Mit etwas Glück könnten die Aachener dann noch vor Braunschweig den ersten rein elektrisch betriebenen, oberleitungsfreien 18-m-Gelenkbus auf Europas Straßen bringen. Doch Eßer bleibt Realist. Ein Durchbruch für die Flottenstrategie der Verkehrsbetriebe sei der E-Bus nicht. „Da müssen die Anschaffungskosten, die Ökologie und der Komfort besser werden“, stellt der Manager klar. Eine Erfahrung, die auch schon der Verkehrsverbund Rhein-Ruhr (VRR) als geförderte „Modellregion“ im Zuge eines Feldversuchs mit 70 Hybridbussen machen musste. Für die eigene Busflotte werde man daher künftig v.a. auf Dieselbusse setzen, die die Euro-VI-Norm erfüllen, so Eßer. Rund 700 000 € hat das Unternehmen in die Umrüstung des Busses gesteckt.

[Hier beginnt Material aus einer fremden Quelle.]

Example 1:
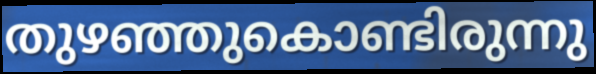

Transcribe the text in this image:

തുഴഞ്ഞുകൊണ്ടിരുന്നു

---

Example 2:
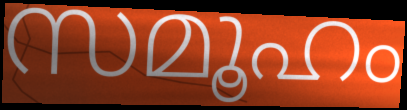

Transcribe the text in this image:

സമൂഹം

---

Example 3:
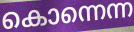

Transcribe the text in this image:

കൊന്നെന്ന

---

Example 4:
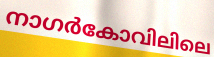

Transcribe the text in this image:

നാഗർകോവിലിലെ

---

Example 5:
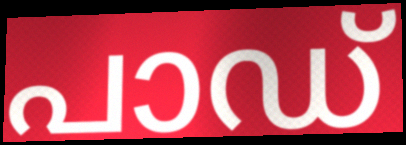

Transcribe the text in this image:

പാഡ്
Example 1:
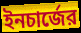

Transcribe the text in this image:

ইনচার্জের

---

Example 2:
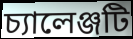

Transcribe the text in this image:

চ্যালেঞ্জটি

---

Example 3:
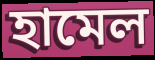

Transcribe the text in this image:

হামেল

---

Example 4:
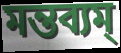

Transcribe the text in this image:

মন্তব্যম্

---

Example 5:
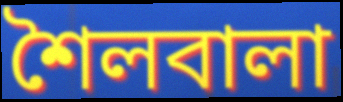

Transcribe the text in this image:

শৈলবালা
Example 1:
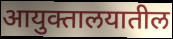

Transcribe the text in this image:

आयुक्तालयातील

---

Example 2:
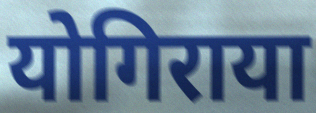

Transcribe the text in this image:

योगिराया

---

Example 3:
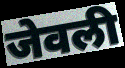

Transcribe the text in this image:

जेवली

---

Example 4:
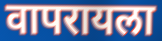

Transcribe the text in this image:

वापरायला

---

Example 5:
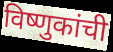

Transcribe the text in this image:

विष्णुकांची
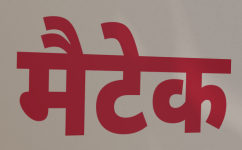
मैटेक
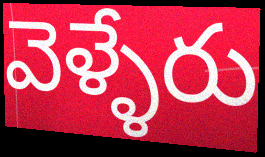
వెళ్ళేరు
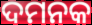
ଦମନକ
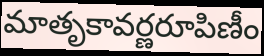
మాతృకావర్ణరూపిణీం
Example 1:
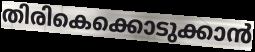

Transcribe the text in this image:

തിരികെക്കൊടുക്കാൻ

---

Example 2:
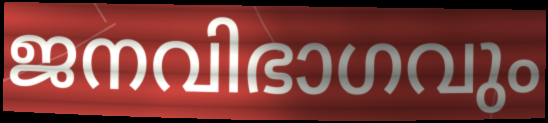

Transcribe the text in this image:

ജനവിഭാഗവും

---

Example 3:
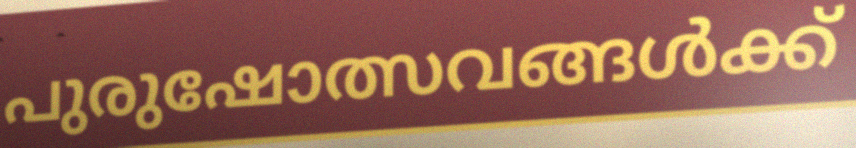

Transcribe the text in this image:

പുരുഷോത്സവങ്ങൾക്ക്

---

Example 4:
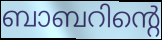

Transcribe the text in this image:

ബാബറിന്റെ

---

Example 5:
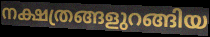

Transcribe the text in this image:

നക്ഷത്രങ്ങളുറങ്ങിയ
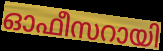
ഓഫീസറായി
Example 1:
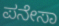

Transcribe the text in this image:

ಪನೇಸಾ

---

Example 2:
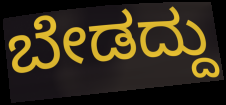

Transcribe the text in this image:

ಬೇಡದ್ದು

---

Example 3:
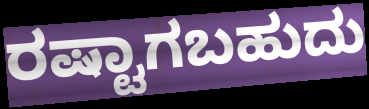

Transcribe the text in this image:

ರಷ್ಟಾಗಬಹುದು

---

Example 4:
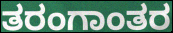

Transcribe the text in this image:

ತರಂಗಾಂತರ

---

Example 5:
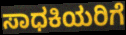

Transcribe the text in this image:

ಸಾಧಕಿಯರಿಗೆ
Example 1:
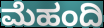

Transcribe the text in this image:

ಮೆಹಂದಿ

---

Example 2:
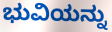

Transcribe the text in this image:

ಭುವಿಯನ್ನು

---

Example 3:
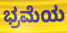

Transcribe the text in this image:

ಭ್ರಮೆಯ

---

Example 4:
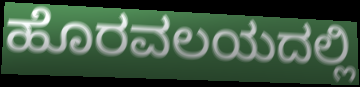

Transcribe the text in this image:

ಹೊರವಲಯದಲ್ಲಿ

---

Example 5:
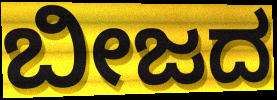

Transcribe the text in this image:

ಬೀಜದ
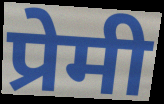
प्रेमी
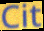
Cit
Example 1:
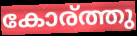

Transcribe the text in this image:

കോര്ത്തു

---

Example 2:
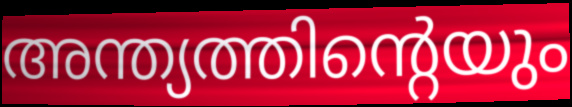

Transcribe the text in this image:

അന്ത്യത്തിന്റെയും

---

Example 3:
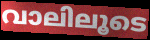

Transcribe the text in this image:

വാലിലൂടെ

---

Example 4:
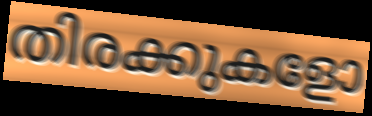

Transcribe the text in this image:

തിരക്കുകളോ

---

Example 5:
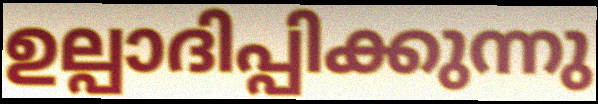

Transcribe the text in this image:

ഉല്പാദിപ്പിക്കുന്നു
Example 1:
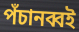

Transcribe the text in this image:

পঁচানব্বই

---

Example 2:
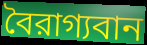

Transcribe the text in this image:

বৈরাগ্যবান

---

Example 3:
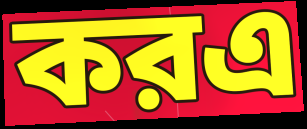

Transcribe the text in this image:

করএ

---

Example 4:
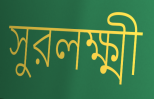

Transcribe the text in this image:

সুরলক্ষ্মী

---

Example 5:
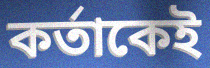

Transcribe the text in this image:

কর্তাকেই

Im Vergleich: Ein herkömmlicher Dieselstadtbus kostet rund 300 000 €. „Wir wollen heute Wissen in der Elektromobilität aufbauen“, sagt Eßer.

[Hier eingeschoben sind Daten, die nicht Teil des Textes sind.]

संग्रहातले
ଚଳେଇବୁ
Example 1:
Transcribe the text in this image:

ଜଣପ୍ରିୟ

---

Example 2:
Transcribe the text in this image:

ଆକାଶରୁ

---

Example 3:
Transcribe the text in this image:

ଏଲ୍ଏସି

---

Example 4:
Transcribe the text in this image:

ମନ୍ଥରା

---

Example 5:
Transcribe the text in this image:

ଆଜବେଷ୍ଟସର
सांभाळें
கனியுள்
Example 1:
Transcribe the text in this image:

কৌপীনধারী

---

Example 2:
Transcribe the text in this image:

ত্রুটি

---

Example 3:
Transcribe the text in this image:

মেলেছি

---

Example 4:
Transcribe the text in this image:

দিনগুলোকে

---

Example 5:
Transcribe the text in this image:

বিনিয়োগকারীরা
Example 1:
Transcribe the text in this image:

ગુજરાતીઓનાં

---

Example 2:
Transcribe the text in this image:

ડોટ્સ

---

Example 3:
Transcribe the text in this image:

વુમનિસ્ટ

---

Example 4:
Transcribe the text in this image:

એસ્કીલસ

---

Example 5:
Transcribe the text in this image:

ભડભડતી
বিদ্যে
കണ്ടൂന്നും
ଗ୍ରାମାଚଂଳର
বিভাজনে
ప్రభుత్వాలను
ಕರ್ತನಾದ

Eckhard Schläfke, der den Aachenern kürzlich das E-Bus Konzept aus Münster vorstellte, geht noch einen Schritt weiter. „Wir erleben gerade einen Systemwechsel“, urteilt der Betriebsleiter Verkehrsbetrieb der Stadtwerke Münster. Um in Wohngebieten attraktiv zu bleiben, müssten Busse in Zukunft leiser werden. Der ÖPNV müsse sich generell „grün aufstellen“, so Schläfke. „Dann sind wir auch für junge Leute sexy.“

Die Münsteraner wollen diesen Herbst einen 12-m-Bus des niederländischen Herstellers VDL mit elektrischen Radnabenmotoren von Ziehl-Abegg, deren Konstruktionsprinzip an anderer Stelle bereits vorgestellt wurde (s. Ausgabe 43/2013), in den Betrieb schicken. 2015 sollen vier weitere E-Busse folgen. Die Schnellladung ist an den Endhaltestellen vorgesehen. Geladen wird konduktiv. „Das ist eine bewährte Stromübertragungsmethode“, so Schläfke.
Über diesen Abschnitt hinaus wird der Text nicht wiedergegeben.